### Information given
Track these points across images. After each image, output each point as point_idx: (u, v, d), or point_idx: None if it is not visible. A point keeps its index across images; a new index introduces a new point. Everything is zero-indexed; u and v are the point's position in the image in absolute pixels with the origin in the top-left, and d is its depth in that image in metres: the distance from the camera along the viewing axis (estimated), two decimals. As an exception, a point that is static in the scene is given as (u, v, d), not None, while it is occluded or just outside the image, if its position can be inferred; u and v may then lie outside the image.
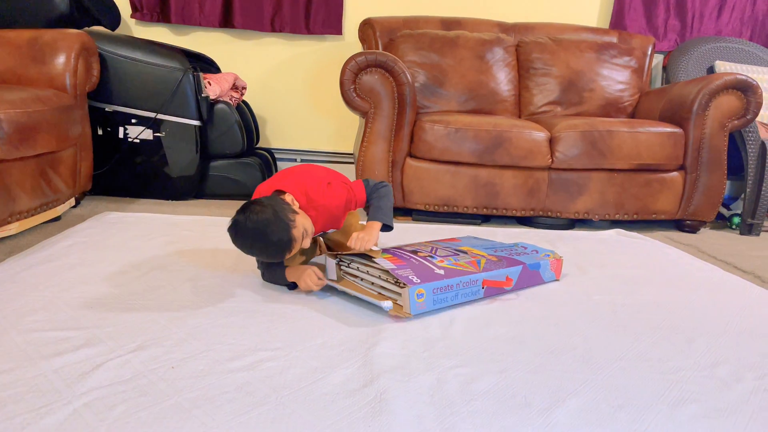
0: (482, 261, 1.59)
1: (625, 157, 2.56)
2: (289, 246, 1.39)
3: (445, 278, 1.43)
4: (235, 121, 2.79)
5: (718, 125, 2.63)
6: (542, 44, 3.11)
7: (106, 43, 2.55)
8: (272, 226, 1.36)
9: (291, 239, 1.38)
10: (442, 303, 1.44)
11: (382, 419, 0.96)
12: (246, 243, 1.41)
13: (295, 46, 3.40)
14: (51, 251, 1.77)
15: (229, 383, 1.04)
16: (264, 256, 1.49)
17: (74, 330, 1.22)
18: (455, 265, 1.52)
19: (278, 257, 1.44)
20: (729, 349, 1.35)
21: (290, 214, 1.40)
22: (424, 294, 1.38)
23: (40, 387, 0.99)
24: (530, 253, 1.77)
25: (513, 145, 2.51)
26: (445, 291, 1.43)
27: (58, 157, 2.11)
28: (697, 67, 3.20)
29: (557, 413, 1.01)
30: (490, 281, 1.53)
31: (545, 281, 1.74)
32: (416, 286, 1.37)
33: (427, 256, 1.56)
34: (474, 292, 1.51)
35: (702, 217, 2.73)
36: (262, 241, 1.38)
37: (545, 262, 1.72)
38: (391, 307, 1.37)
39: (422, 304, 1.39)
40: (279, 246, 1.38)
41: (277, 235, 1.37)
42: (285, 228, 1.37)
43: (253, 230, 1.37)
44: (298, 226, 1.40)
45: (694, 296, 1.74)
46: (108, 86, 2.55)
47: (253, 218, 1.37)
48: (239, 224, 1.39)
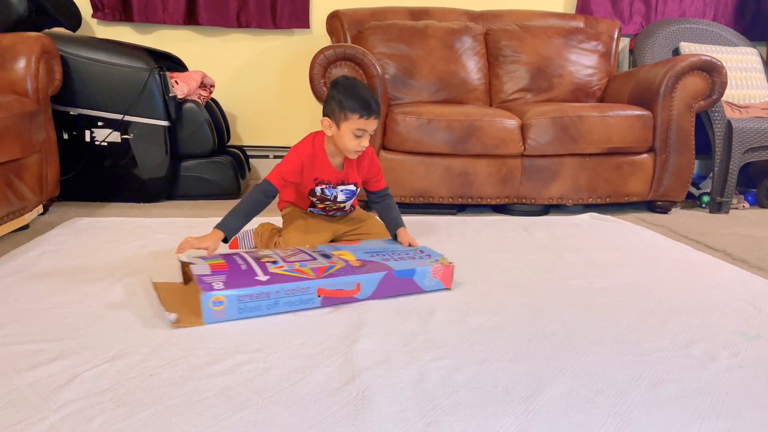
0: (337, 266, 1.48)
1: (595, 142, 2.59)
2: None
3: (264, 285, 1.35)
4: (204, 119, 2.75)
5: (685, 106, 2.67)
6: (510, 31, 3.12)
7: (67, 45, 2.49)
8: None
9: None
10: (255, 311, 1.34)
11: (365, 416, 0.96)
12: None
13: (263, 42, 3.37)
14: (20, 261, 1.73)
15: (209, 388, 1.03)
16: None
17: (47, 342, 1.20)
18: (294, 271, 1.42)
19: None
20: (703, 327, 1.38)
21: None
22: (224, 302, 1.30)
23: (15, 402, 0.97)
24: (417, 258, 1.61)
25: (485, 134, 2.51)
26: (259, 299, 1.34)
27: (23, 164, 2.06)
28: (662, 49, 3.24)
29: (538, 400, 1.02)
30: (328, 290, 1.42)
31: (425, 290, 1.56)
32: (213, 292, 1.29)
33: (269, 261, 1.47)
34: (305, 301, 1.40)
35: (673, 198, 2.77)
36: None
37: (423, 269, 1.54)
38: (173, 319, 1.28)
39: (221, 313, 1.30)
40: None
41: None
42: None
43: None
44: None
45: (668, 277, 1.77)
46: (72, 89, 2.50)
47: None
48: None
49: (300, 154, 1.74)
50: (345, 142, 1.69)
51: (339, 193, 1.82)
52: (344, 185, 1.82)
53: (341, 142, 1.70)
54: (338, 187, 1.81)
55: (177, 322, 1.28)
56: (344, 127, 1.67)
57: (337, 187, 1.81)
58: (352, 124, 1.66)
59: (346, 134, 1.68)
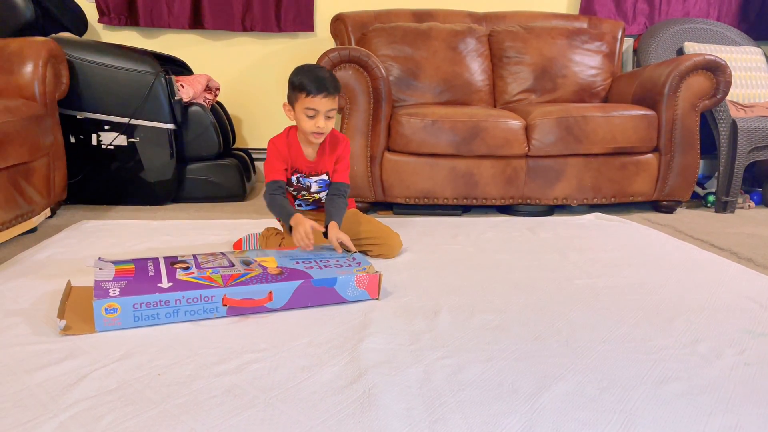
0: (252, 274, 1.42)
1: (600, 142, 2.59)
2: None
3: (165, 292, 1.30)
4: (210, 122, 2.77)
5: (690, 106, 2.67)
6: (514, 33, 3.13)
7: (74, 49, 2.51)
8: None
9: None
10: (151, 320, 1.30)
11: (371, 414, 0.96)
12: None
13: (267, 45, 3.38)
14: (28, 264, 1.74)
15: (216, 387, 1.04)
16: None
17: (57, 342, 1.21)
18: (203, 278, 1.38)
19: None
20: (708, 326, 1.38)
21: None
22: (119, 309, 1.26)
23: (24, 402, 0.98)
24: (345, 267, 1.53)
25: (489, 135, 2.52)
26: (158, 307, 1.29)
27: (31, 168, 2.08)
28: (666, 49, 3.24)
29: (544, 398, 1.03)
30: (234, 299, 1.35)
31: (348, 299, 1.48)
32: (106, 299, 1.25)
33: (181, 267, 1.45)
34: (209, 310, 1.34)
35: (678, 197, 2.77)
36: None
37: (346, 278, 1.46)
38: (62, 326, 1.23)
39: (114, 320, 1.26)
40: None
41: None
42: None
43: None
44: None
45: (673, 276, 1.76)
46: (78, 93, 2.51)
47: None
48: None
49: (276, 144, 1.80)
50: (301, 124, 1.72)
51: (313, 183, 1.85)
52: (317, 176, 1.84)
53: (300, 125, 1.73)
54: (311, 177, 1.84)
55: (66, 330, 1.24)
56: (297, 107, 1.70)
57: (310, 177, 1.84)
58: (303, 103, 1.68)
59: (300, 115, 1.70)
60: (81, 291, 1.44)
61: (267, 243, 1.92)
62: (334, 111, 1.72)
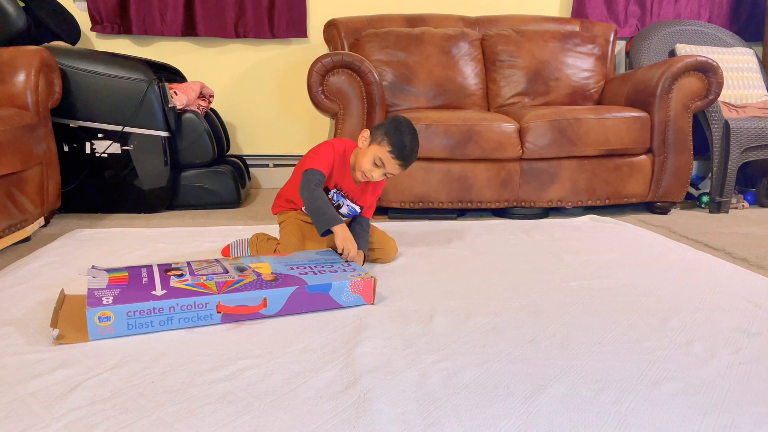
0: (246, 280, 1.41)
1: (593, 144, 2.59)
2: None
3: (158, 300, 1.30)
4: (203, 129, 2.77)
5: (682, 107, 2.68)
6: (507, 36, 3.14)
7: (66, 57, 2.51)
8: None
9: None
10: (145, 328, 1.29)
11: (366, 419, 0.96)
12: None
13: (261, 51, 3.39)
14: (21, 273, 1.74)
15: (210, 394, 1.04)
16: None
17: (50, 351, 1.20)
18: (197, 286, 1.37)
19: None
20: (703, 326, 1.38)
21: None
22: (112, 317, 1.25)
23: (17, 411, 0.97)
24: (340, 272, 1.52)
25: (483, 138, 2.52)
26: (151, 314, 1.29)
27: (24, 177, 2.07)
28: (658, 51, 3.25)
29: (539, 400, 1.02)
30: (228, 306, 1.35)
31: (343, 305, 1.47)
32: (99, 308, 1.24)
33: (175, 274, 1.44)
34: (203, 317, 1.33)
35: (672, 198, 2.78)
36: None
37: (341, 284, 1.46)
38: (55, 336, 1.23)
39: (108, 329, 1.25)
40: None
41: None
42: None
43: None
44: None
45: (668, 276, 1.77)
46: (71, 102, 2.51)
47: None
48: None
49: (334, 150, 1.78)
50: (363, 160, 1.73)
51: (345, 206, 1.85)
52: (353, 202, 1.85)
53: (361, 158, 1.75)
54: (347, 200, 1.84)
55: (59, 338, 1.24)
56: (373, 148, 1.72)
57: (346, 199, 1.84)
58: (380, 151, 1.70)
59: (369, 156, 1.72)
60: (74, 300, 1.44)
61: (258, 249, 1.91)
62: (393, 175, 1.76)
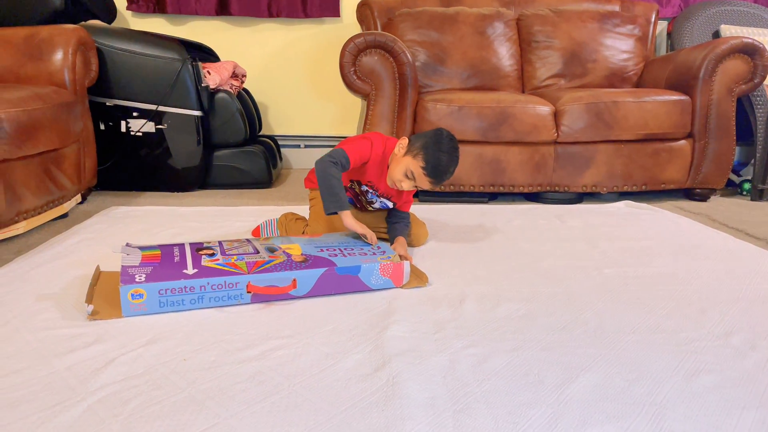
0: (276, 261, 1.42)
1: (631, 128, 2.53)
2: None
3: (190, 279, 1.31)
4: (236, 109, 2.78)
5: (726, 90, 2.59)
6: (543, 16, 3.07)
7: (103, 36, 2.53)
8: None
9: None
10: (177, 306, 1.31)
11: (395, 402, 0.96)
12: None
13: (293, 31, 3.37)
14: (59, 249, 1.77)
15: (241, 373, 1.05)
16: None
17: (85, 327, 1.22)
18: (228, 265, 1.38)
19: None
20: (742, 317, 1.34)
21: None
22: (144, 295, 1.28)
23: (53, 385, 1.00)
24: (369, 255, 1.52)
25: (517, 121, 2.48)
26: (183, 293, 1.30)
27: (62, 154, 2.11)
28: (702, 32, 3.14)
29: (571, 389, 1.01)
30: (258, 286, 1.35)
31: (372, 288, 1.47)
32: (132, 285, 1.27)
33: (207, 253, 1.44)
34: (233, 296, 1.35)
35: (712, 185, 2.70)
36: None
37: (370, 266, 1.45)
38: (90, 311, 1.26)
39: (140, 306, 1.28)
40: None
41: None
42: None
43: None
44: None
45: (706, 265, 1.72)
46: (107, 80, 2.54)
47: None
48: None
49: (372, 146, 1.73)
50: (396, 169, 1.69)
51: (378, 201, 1.83)
52: (386, 198, 1.83)
53: (394, 167, 1.71)
54: (381, 198, 1.82)
55: (94, 314, 1.26)
56: (407, 159, 1.67)
57: (380, 198, 1.82)
58: (414, 164, 1.65)
59: (402, 166, 1.67)
60: (109, 276, 1.46)
61: (287, 229, 1.92)
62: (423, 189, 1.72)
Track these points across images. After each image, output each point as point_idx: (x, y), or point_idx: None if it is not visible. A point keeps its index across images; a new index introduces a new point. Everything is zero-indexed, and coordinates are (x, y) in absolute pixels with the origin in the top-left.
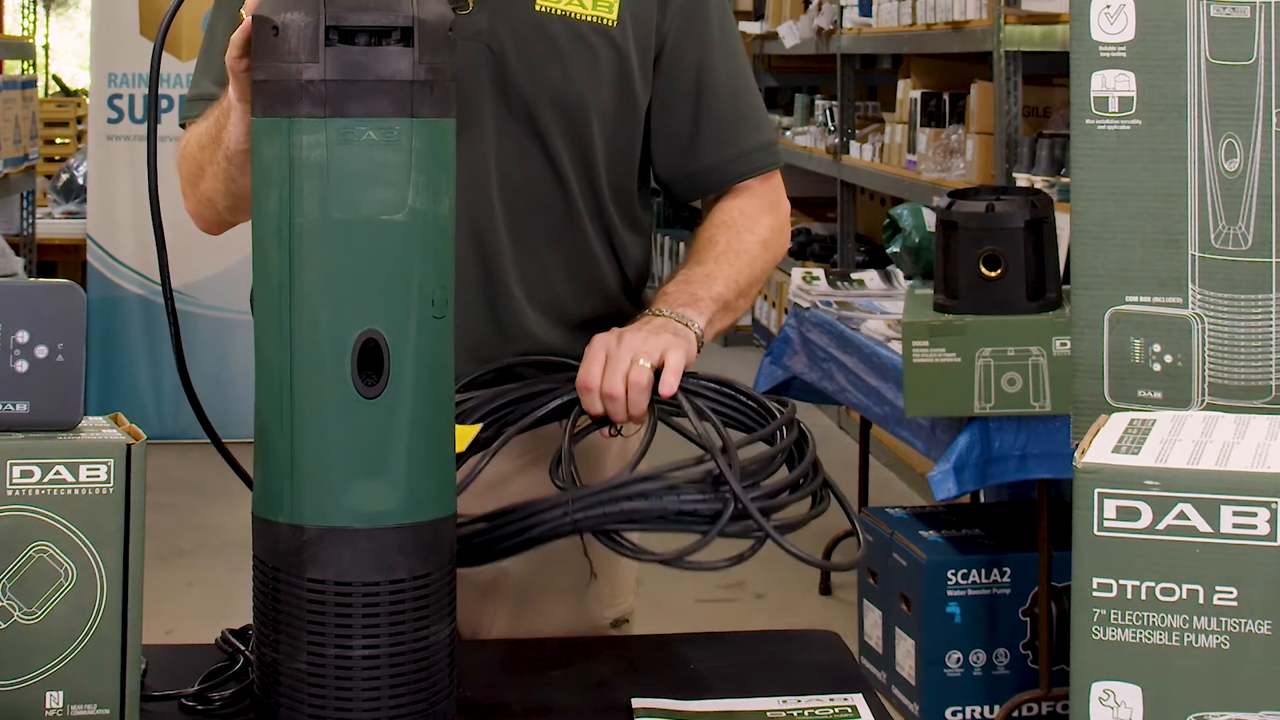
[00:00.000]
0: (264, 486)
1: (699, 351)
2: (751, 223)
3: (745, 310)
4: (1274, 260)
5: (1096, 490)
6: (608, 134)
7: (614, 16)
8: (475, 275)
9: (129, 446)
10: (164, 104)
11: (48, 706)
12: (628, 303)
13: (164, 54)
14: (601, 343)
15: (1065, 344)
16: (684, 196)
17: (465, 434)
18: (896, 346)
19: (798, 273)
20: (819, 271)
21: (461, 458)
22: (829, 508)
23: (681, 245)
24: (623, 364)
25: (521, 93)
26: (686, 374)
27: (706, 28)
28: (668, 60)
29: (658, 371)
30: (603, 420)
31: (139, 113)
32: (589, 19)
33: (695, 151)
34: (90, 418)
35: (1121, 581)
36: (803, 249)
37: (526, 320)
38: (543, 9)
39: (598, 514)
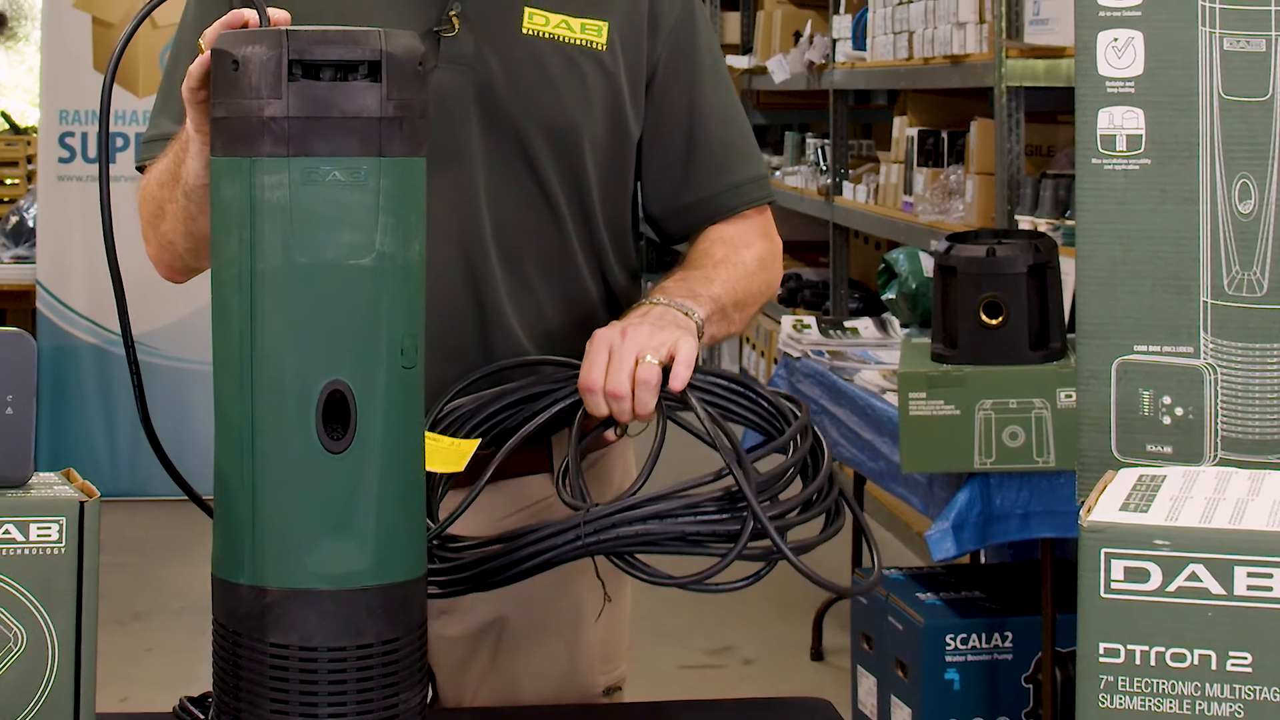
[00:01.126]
0: (224, 546)
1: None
2: (747, 243)
3: (740, 328)
4: None
5: (1103, 550)
6: (600, 163)
7: (603, 41)
8: (469, 311)
9: (82, 504)
10: (119, 142)
11: None
12: None
13: (120, 89)
14: (604, 339)
15: (1070, 396)
16: (674, 231)
17: (465, 450)
18: (892, 398)
19: (788, 320)
20: (810, 319)
21: (465, 476)
22: (831, 574)
23: None
24: (627, 361)
25: (511, 118)
26: (695, 370)
27: (696, 56)
28: (658, 90)
29: (666, 369)
30: (608, 422)
31: (92, 152)
32: (578, 43)
33: (687, 183)
34: (41, 474)
35: (1130, 647)
36: (793, 295)
37: (522, 354)
38: (530, 32)
39: (612, 536)
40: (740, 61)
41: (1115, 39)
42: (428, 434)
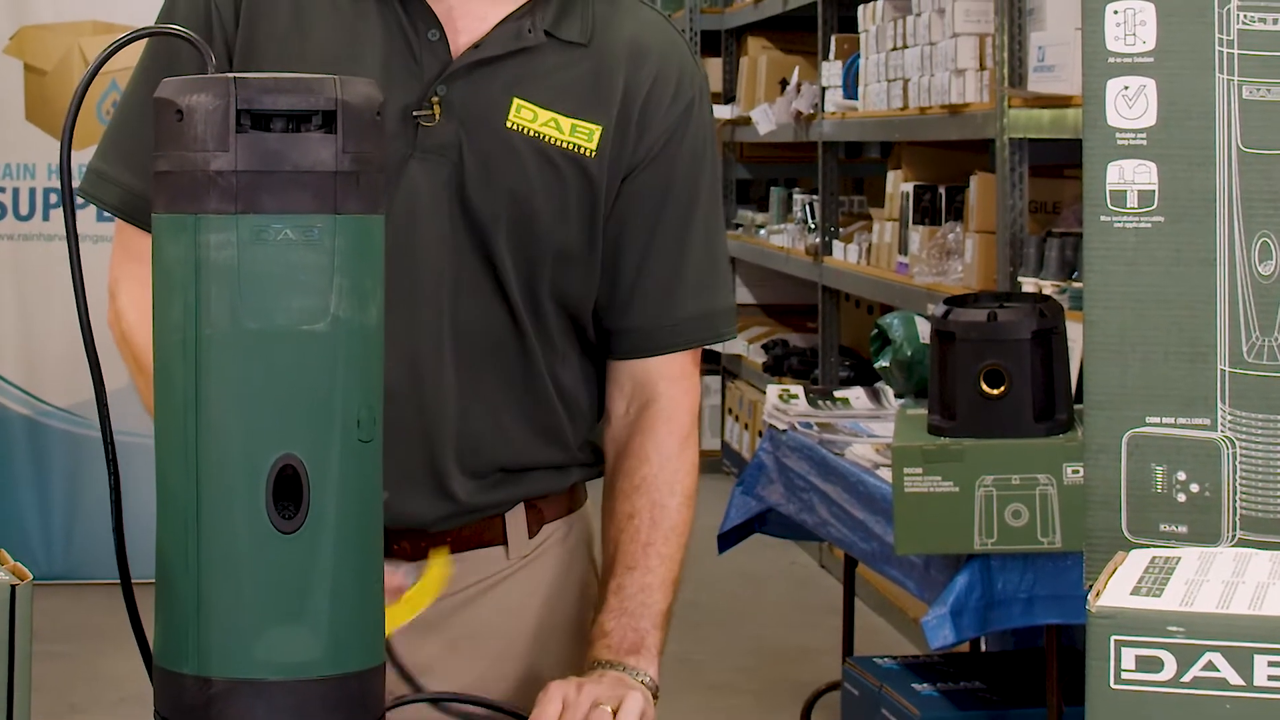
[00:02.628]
0: (167, 633)
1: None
2: (672, 477)
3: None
4: None
5: (1113, 637)
6: (567, 275)
7: (593, 146)
8: (410, 421)
9: (13, 588)
10: (52, 199)
11: None
12: (578, 454)
13: (55, 141)
14: (559, 688)
15: (1078, 471)
16: (611, 348)
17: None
18: (886, 474)
19: (773, 390)
20: (797, 389)
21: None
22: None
23: None
24: (581, 708)
25: (478, 216)
26: None
27: (673, 174)
28: (626, 197)
29: None
30: None
31: (24, 208)
32: (564, 145)
33: (630, 307)
34: None
35: None
36: (779, 363)
37: (459, 478)
38: (514, 127)
39: None
40: (723, 111)
41: (1126, 87)
42: None
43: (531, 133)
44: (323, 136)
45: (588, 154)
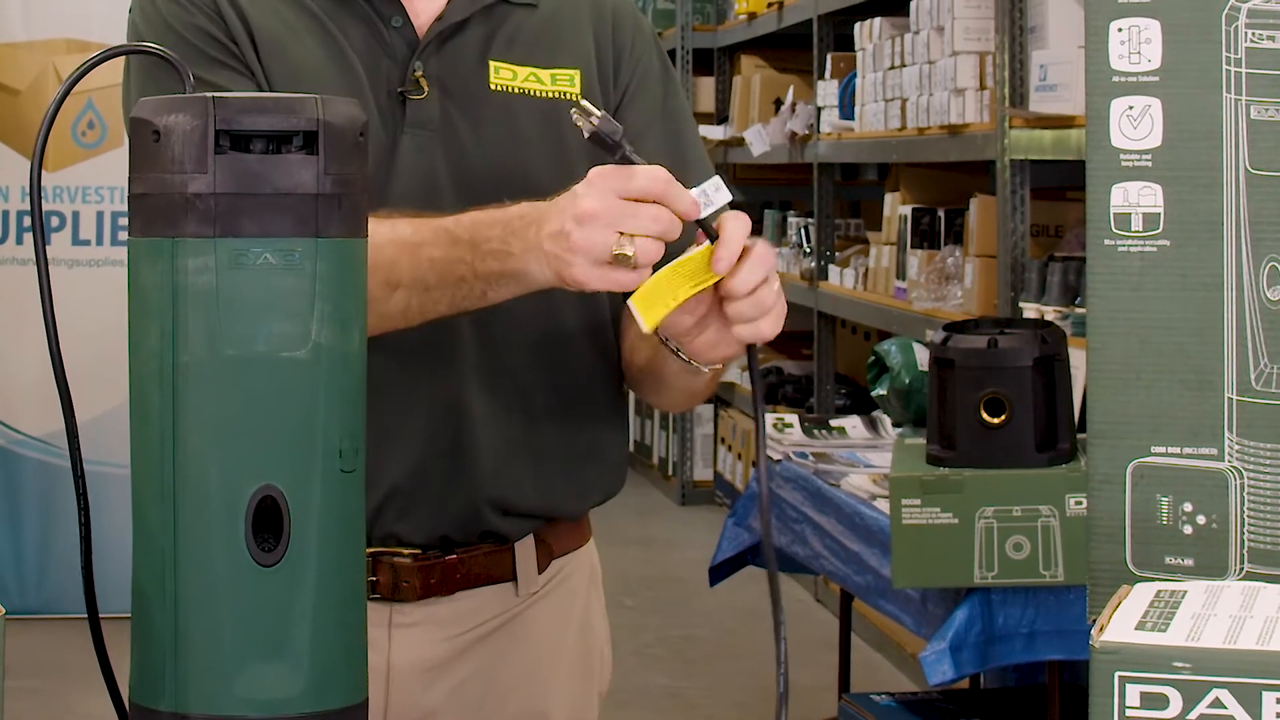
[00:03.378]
0: (143, 669)
1: None
2: None
3: None
4: None
5: (1117, 674)
6: None
7: (577, 91)
8: (425, 414)
9: None
10: (26, 221)
11: None
12: (620, 424)
13: (25, 160)
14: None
15: (1081, 503)
16: None
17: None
18: (883, 505)
19: (767, 419)
20: (792, 418)
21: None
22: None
23: None
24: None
25: (485, 189)
26: None
27: (649, 96)
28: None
29: None
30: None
31: None
32: (551, 96)
33: None
34: None
35: None
36: (774, 391)
37: (495, 460)
38: (499, 88)
39: None
40: (715, 132)
41: (1130, 107)
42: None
43: (516, 90)
44: (304, 158)
45: (575, 99)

### Task requirements
Return the span of lines in the data above that opens at the line with "8: (475, 275)" and closes at the line with "26: (686, 374)", exactly, ends included, nothing else.

### Expected output
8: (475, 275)
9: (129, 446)
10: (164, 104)
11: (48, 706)
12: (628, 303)
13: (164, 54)
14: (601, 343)
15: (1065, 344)
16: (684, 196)
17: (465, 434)
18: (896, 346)
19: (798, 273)
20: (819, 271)
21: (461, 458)
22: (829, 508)
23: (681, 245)
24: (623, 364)
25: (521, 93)
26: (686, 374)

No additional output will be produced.